A shot of wintry weather arrived in Clark County late Tuesday, prompting a series of warnings ahead of what could be messy morning travel conditions at high elevations.

At 10 p.m. Tuesday, snow was falling and sticking in downtown Vancouver. The National Weather Service then revised its forecast, calling for 1 to 4 inches in Vancouver. A forecaster said the temperature was near freezing, paving the way for snow.

Higher elevations could get significant accumulations as moisture collides with a cold air mass over the region.

In Clark County, C-Tran planned to have field supervisors out checking road conditions as early as 2 or 3 a.m., said public affairs director Scott Patterson. Officials will then decide how to alter routes or equip the bus fleet. That’s the agency’s normal protocol when there’s a threat of snowy weather, he said.

“Everybody kind of knows what their responsibilities are,” Patterson said. “We tend to play it pretty cautious.”

The Washington State Department of Transportation issued a statement of its own Tuesday, urging drivers to use caution and plan for hazardous conditions. Several inches of snow were expected to fall in the Seattle area.

Power outage

Wintry conditions did wreak some havoc in Clark County early Tuesday, though impacts stayed mostly well north of Vancouver.

Around 730 Clark Public Utilities customers were without power from 8 a.m. to noon near Amboy, after a tree fell on a power line early Tuesday, said Erica Erland, spokeswoman for the utility. A few other small outages were reported throughout the day, she said Tuesday afternoon, but otherwise things were “pretty quiet.”

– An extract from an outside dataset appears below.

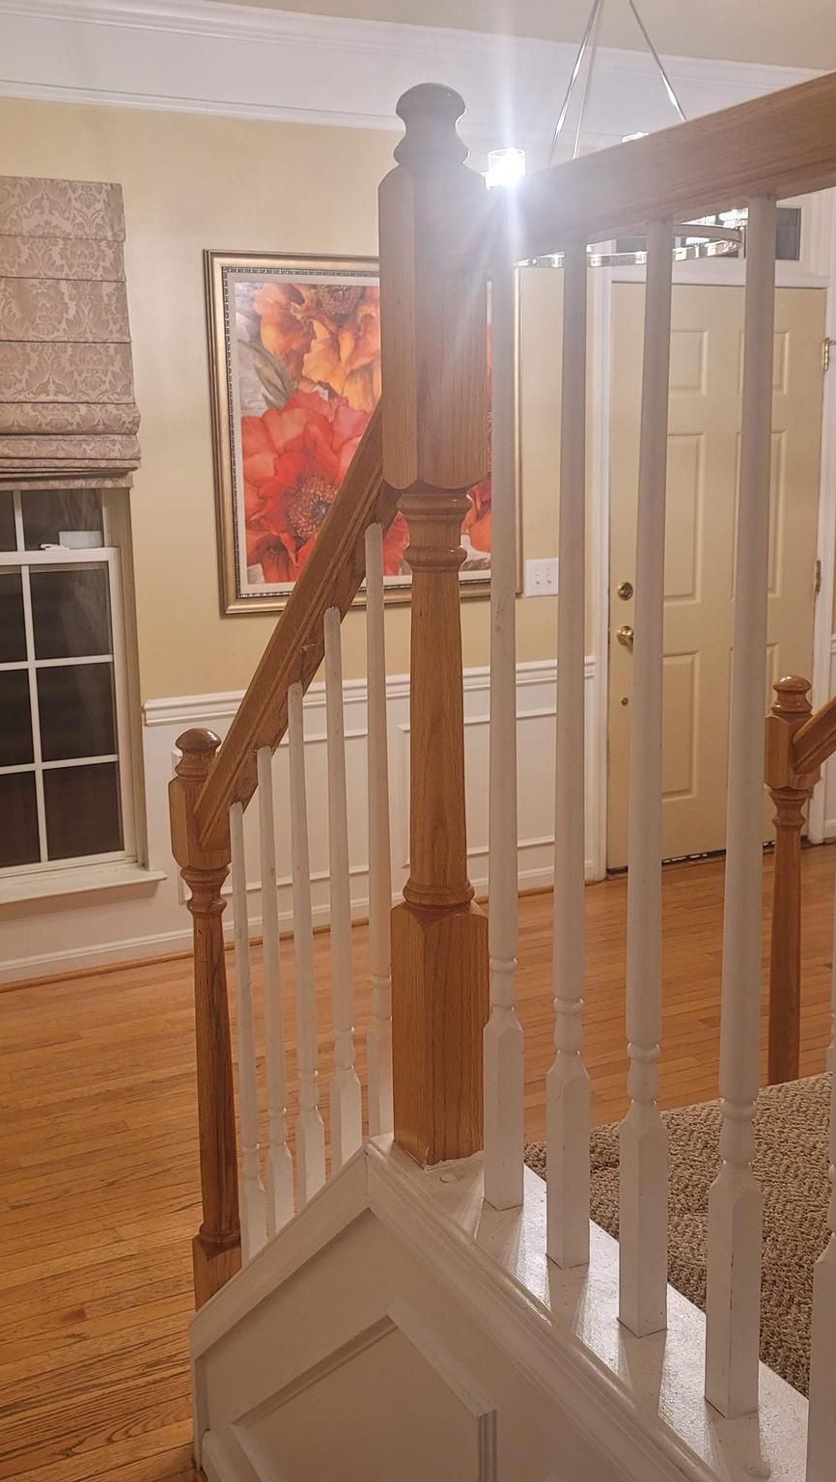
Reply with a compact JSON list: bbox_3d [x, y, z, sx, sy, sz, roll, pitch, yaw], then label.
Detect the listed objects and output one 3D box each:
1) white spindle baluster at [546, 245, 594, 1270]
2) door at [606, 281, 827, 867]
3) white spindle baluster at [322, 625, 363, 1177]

However, on Tuesday night, the utility said 1,453 customers were out of power at nine locations. But by 10 p.m., the outage number was slightly more than 300, according to the utility.

Snowy road conditions also forced C-Tran to shut down a section of its No. 47 bus route between Battle Ground and Yacolt, Patterson said. No other routes in the system were significantly affected, he said.

As warmer temperatures move in Wednesday, look for rain — and lots of it — to drench Southwest Washington for the rest of this week.

About 6 p.m. Tuesday, the Green Mountain School District in far north Clark County announced school would be closed Wednesday, with no high school bus service.